Nebukadnezzar merupakan penguasa yang sangat berpengaruh saat itu. Dia terkenal sebagai pendiri Taman Gantung di Babilonia. Penguasa itu sering datang ke Yerusalem beberapa kali untuk memperluas cakupan wilayah kekuasannya.
Suatu ketika, ia pernah datang bertepatan dengan penghancuran kuil pertama di Yerusalem pada tahun 586 sebelum masehi. Dia kemudian membujuk ribuan orang Yudea untuk meninggalkan tanah yang mereka tempati itu.

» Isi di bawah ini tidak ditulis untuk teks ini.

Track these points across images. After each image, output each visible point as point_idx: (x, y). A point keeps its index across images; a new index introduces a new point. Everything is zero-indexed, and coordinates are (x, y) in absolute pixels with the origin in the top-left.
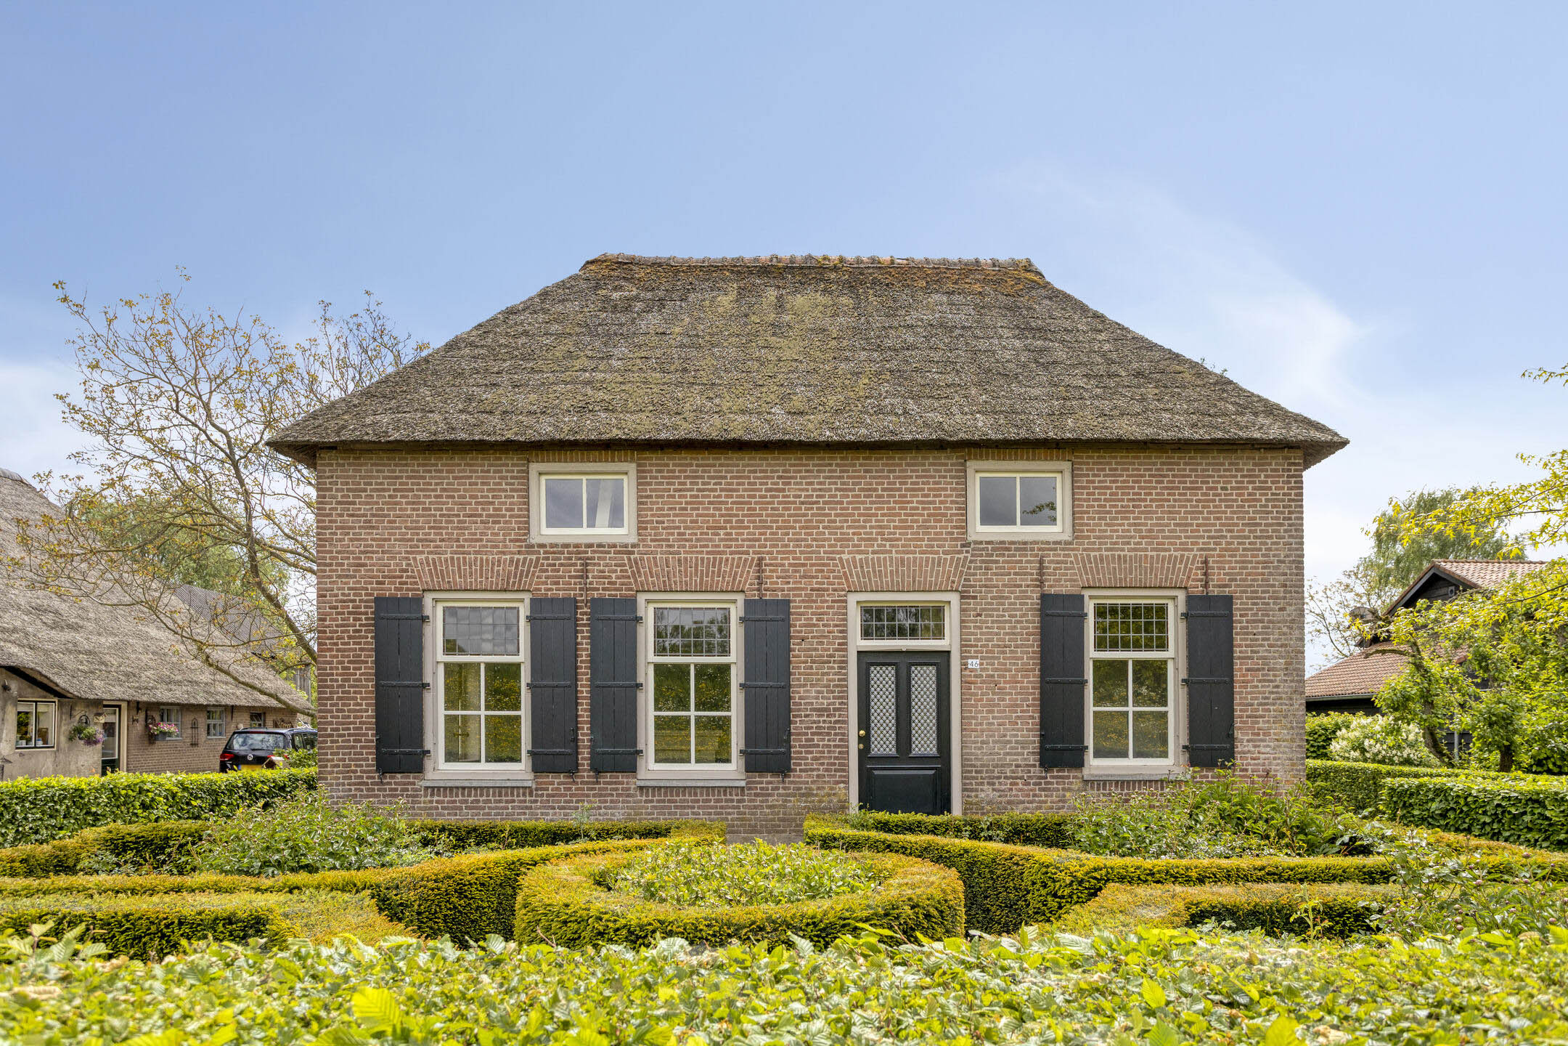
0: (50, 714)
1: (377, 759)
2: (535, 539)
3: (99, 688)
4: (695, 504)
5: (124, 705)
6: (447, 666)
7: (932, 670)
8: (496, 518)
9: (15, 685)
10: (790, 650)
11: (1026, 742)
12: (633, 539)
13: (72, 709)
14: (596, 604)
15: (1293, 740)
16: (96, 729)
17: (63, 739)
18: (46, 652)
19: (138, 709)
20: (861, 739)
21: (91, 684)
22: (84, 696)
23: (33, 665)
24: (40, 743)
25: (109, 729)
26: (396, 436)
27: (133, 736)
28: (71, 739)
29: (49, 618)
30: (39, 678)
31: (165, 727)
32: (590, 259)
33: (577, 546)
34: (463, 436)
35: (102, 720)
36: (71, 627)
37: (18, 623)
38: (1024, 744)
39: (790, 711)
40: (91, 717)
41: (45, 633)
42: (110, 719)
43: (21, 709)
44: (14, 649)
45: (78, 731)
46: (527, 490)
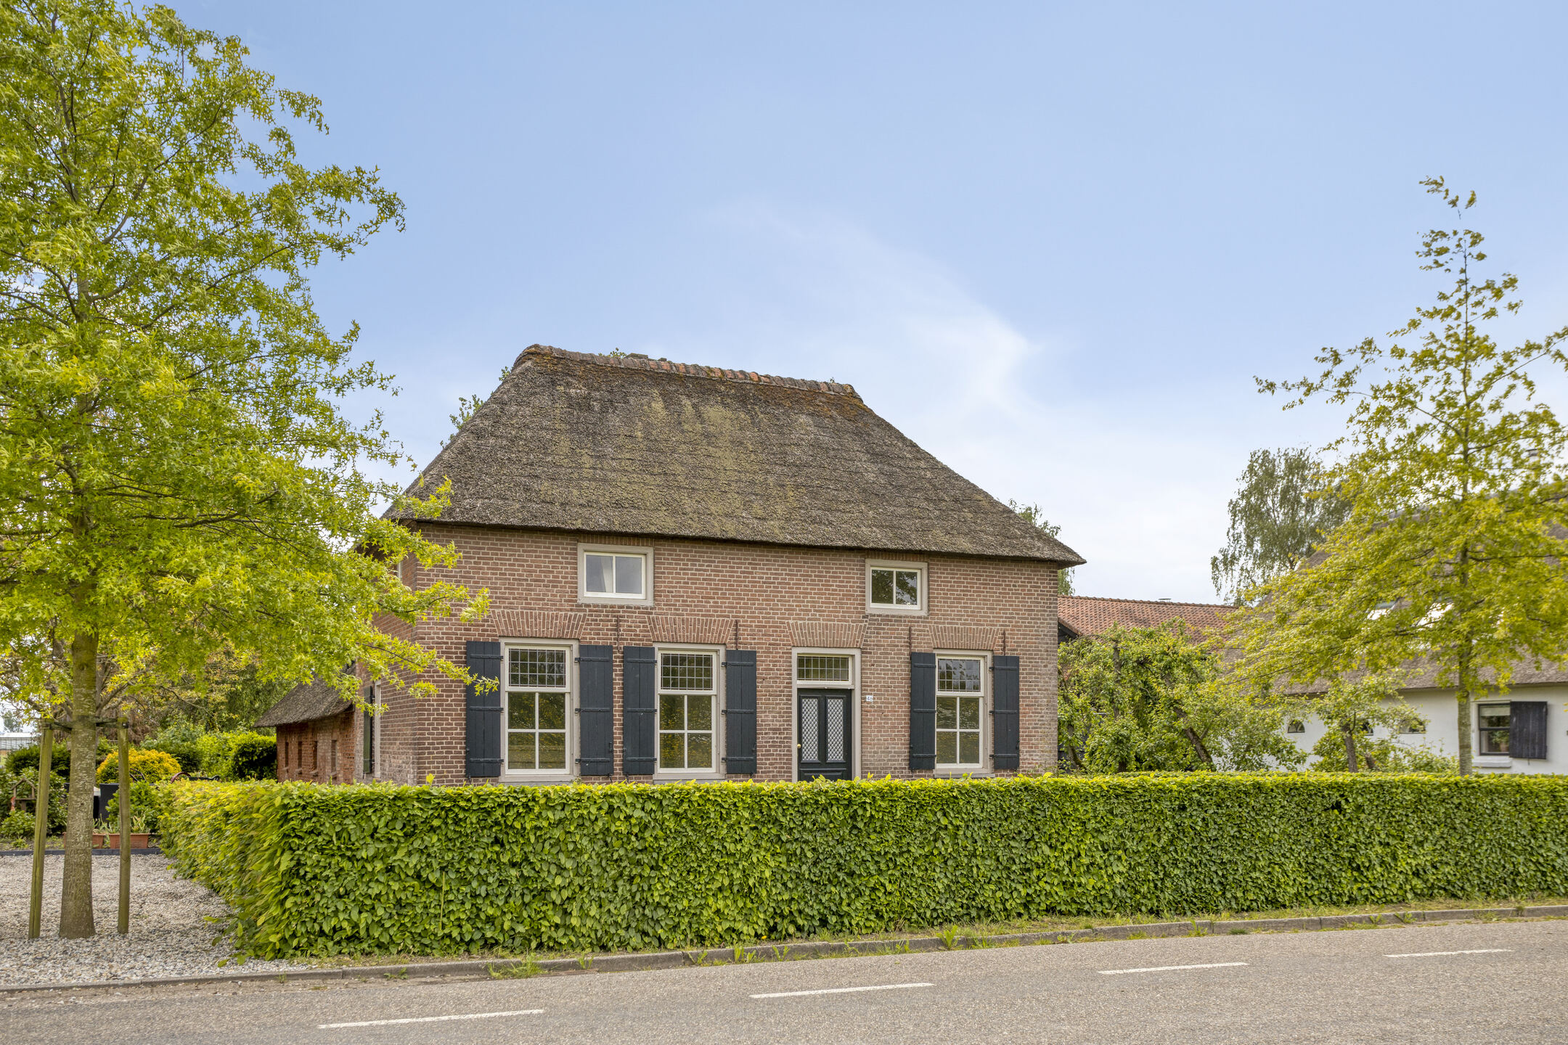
1: (466, 767)
2: (581, 600)
4: (694, 580)
6: (512, 694)
7: (841, 702)
8: (555, 583)
10: (756, 687)
12: (650, 603)
14: (627, 651)
15: (1051, 751)
20: (798, 751)
33: (612, 607)
38: (901, 754)
39: (756, 730)
46: (574, 563)
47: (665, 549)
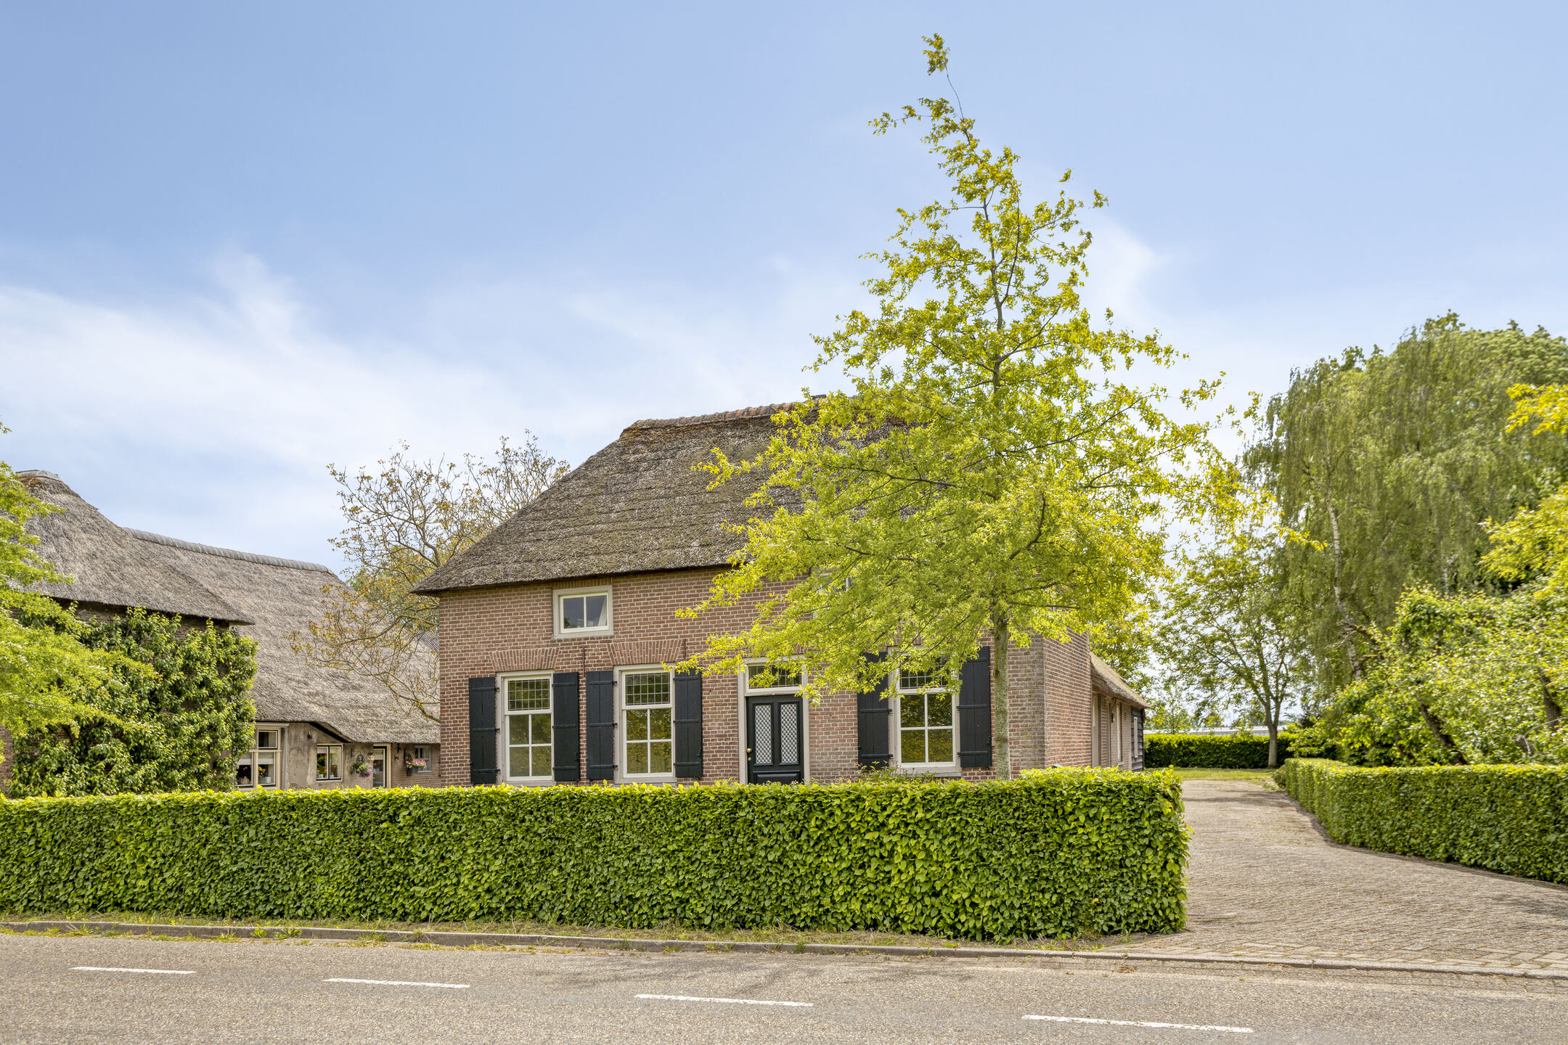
0: (337, 755)
1: (471, 776)
2: (557, 636)
3: (372, 734)
4: (646, 608)
5: (389, 746)
6: (512, 717)
7: (794, 707)
8: (534, 625)
9: (315, 734)
10: (702, 698)
11: (850, 753)
12: (611, 633)
13: (352, 750)
14: (590, 675)
15: (1035, 747)
16: (368, 766)
17: (347, 773)
18: (336, 708)
19: (399, 749)
20: (748, 754)
21: (365, 731)
22: (359, 740)
23: (325, 720)
24: (332, 777)
25: (378, 765)
26: (476, 582)
27: (395, 770)
28: (351, 773)
29: (340, 682)
30: (330, 729)
31: (416, 762)
32: (625, 427)
33: (579, 639)
34: (511, 579)
35: (373, 758)
36: (354, 688)
37: (319, 689)
38: (849, 755)
39: (702, 737)
40: (365, 756)
41: (338, 695)
42: (379, 757)
43: (320, 751)
44: (315, 709)
45: (356, 766)
46: (552, 607)
47: (622, 583)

Satu masa 'pembuangan' terjadi tahun 587 sebelum masehi dan melibatkan 1.500 orang melakukan perjalanan berbahaya melewati wilayah, yang sekarang disebut Lebanon dan Suriah, menuju wilayah subur di selatan Irak. Di sana, orang-orang Yudea berdagang, mereka berbisnis dan membantu sistem administrasi kerajaan.
"Mereka bukan budak. Mereka bebas pergi dan melanjutkan hidup. Nebukadnezzar bukanlah penguasa yang jahat dalam hal itu. Dia menyadari bahwa dia butuh bantuan orang Yudea untuk bisa bertahan dalam ekonomi Babilonia yang sulit," ujar Vukosavovic.
Setiap sabak yang ada, menjelaskan secara gamblang detail perdagangan buah dan komoditas lain, pembayaran pajak, kepemilikan hutang dan perhitungan kredit. Beberapa sabak juga menjelaskan sebuah silsilah keluarga Yudea dalam empat generasi, dimulai dari ayah bernama Samak-Yama, lalu anaknya, cucu dan lima orang cicit. mereka semua memiliki nama Ibrani yang sampai sekarang masih banyak digunakan di Israel.
"Kami juga bahkan tahu secara detail mengenai warisan yang mereka turunkan kepada generasi kelima mereka. Di satu sisi ada hal yang membosankan namun di lain sisi kita bisa belajar banyak tentang siapa sebenarnya orang-orang buangan ini dan bagaimana mereka menjalani hidup," kata Vukosavovic.
Vukosavovic menggambarkan sabak itu sebagai pelengkap dari teka-teki yang tidak pernah terjawab selama 2.500 tahun. Ternyata banyak kaum Yudea yang kembali ke Yerusalem ketika kerajaan Babilonia menarik pengasingan mereka pada tahun 539 sebelum masehi. Namun banyak juga yang tinggal di wilayah baru itu dan membentuk bangsa Yahudi yang telah bertahan selama dua milenium.
"Keturunan orang Yahudi itu hanya kembali ke Israel pada 1950an, ketika banyak dari mereka menyebar, pindah dari Irak, Persia, Yaman, dan Afrika Utara, membuat beberapa komunitas baru," ujar Vukosavovic.
Arkeolog percaya sabak itu dibuat pada tahun 572 sampai 477 tahun sebelum Masehi. Sabak paling tua dalam koleksi itu ditulis 15 tahun setelah penghancuran kuil oleh raja Nebukadnezzar, sedangkan yang lainnya ditulis 60 tahun setelah warga Yudea kembali dari pengasingan.
Tidak jelas juga dari mana semua sabak itu ditemukan karena mereka menemukannya di pasar antik. Arkeolog memperkirakan sabak itu ditemukan pada 1970 di Irak bagian selatan dan tersebar menjadi tiga bagian. Kolektor bernama David Sofer membeli sekitar 110 sabak, atau setengah dari total koleksi yang ada. Sofer lah yang meminjamkan sabak itu ke Museum Bible Lands.